You may see my problems as small, that doesn’t necessarily mean that they are. To me, they’re huge. To me I feel the weight of all the pain, the upset, the hurt and the struggle on a daily basis. I try to do things to take my mind off of it, workout, work, take up new hobbies, socialise or even just lay down and relax. Nothing works. I’m now at the stage where I don’t want to see people anymore because I feel like I’m just going to be a burden because I’m unable to enjoy myself. I no longer have energy left in me to do the simplest of things like wanting to get out of bed or wanting to shower. I am both physically and mentally drained.

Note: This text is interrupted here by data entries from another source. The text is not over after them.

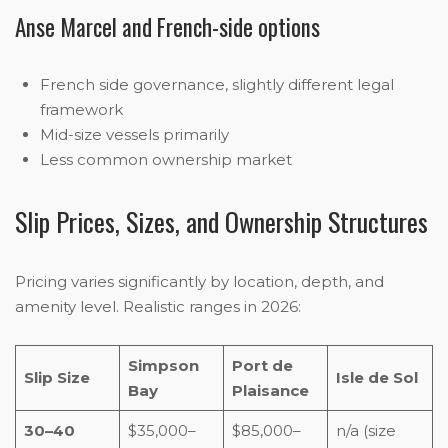
Anse Marcel and French-side options
French side governance, slightly different legal
framework
Mid-size vessels primarily
Less common ownership market
Slip Prices, Sizes, and Ownership Structures
Pricing varies significantly by location, depth, and
amenity level. Realistic ranges in 2026:
Simpson
Port de
Slip Size
Isle de Sol
Bay
Plaisance
30–40
$35,000–
$85,000–
n/a (size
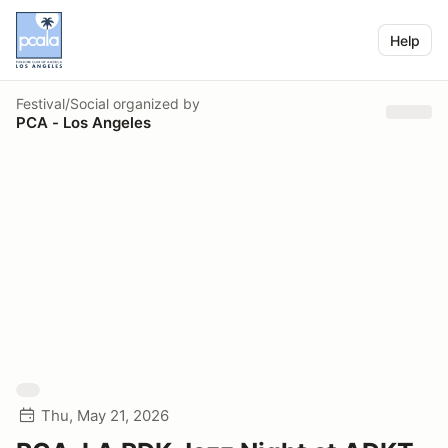
Help
Festival/Social
organized by
PCA - Los Angeles
Thu, May 21, 2026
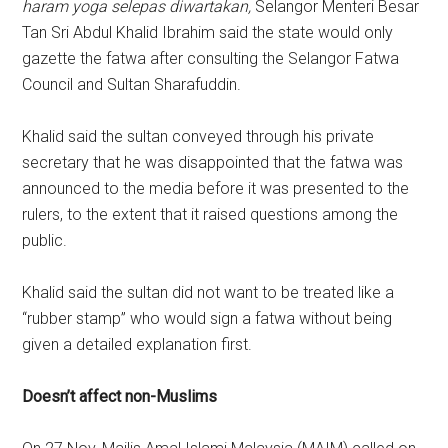
haram yoga selepas diwartakan
,
Selangor Menteri Besar
Tan Sri Abdul Khalid Ibrahim said the state would only
gazette the fatwa after consulting the Selangor Fatwa
Council and Sultan Sharafuddin.
Khalid said the sultan conveyed through his private
secretary that he was disappointed that the fatwa was
announced to the media before it was presented to the
rulers, to the extent that it raised questions among the
public.
Khalid said the sultan did not want to be treated like a
“rubber stamp” who would sign a fatwa without being
given a detailed explanation first.
Doesn’t affect non-Muslims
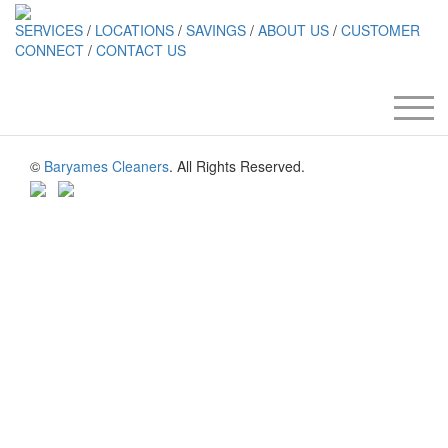
SERVICES
/
LOCATIONS
/
SAVINGS
/
ABOUT US
/
CUSTOMER
CONNECT
/
CONTACT US
©
Baryames Cleaners
. All Rights Reserved.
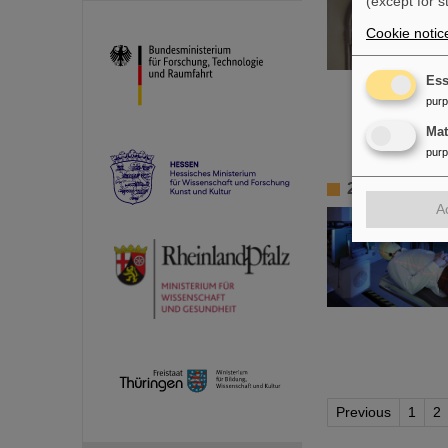
(except for s
Cookie notic
Ess
pur
Ma
pur
25 years of 
A
Previous
1
2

Now I know some may say “Go and see somebody, talk to somebody, it’ll help”. Again, that’s easier said than done. My mind is stuck between the fact I don’t want to be pressured into taking an artificial pill to give me a false sense of happiness. I want to feel true happiness, like I used to. I’m not prepared to be stuck in a vicious loop where I need to remember to take my pill so I can be happy for the day. To me, that’s just defeating the whole purpose of what I’m trying to achieve. It’s as if I’m again delaying the inevitable, which is falling back into the hole of being unhappy if I don’t take the tablet. I would quite confidentially say I’m a false person. I lead people to believe that I’m happy. I say and do things to make them happy. I have them believe that all is fine and dandy in my life and I’m this supposed ray of sunshine and positivity when in reality I’m not. Perhaps I’m to blame for the way I am, if I were true to myself and I didn’t act as though I’m somebody I’m not maybe then that’d help? I mean, I choose to hide how I truly feel, does that make me weak? I can’t even be true to myself. Where do I go from here? What do I do next?
This will seem pointless and dull to a lot of people, which I understand, I guess I just need to let something out.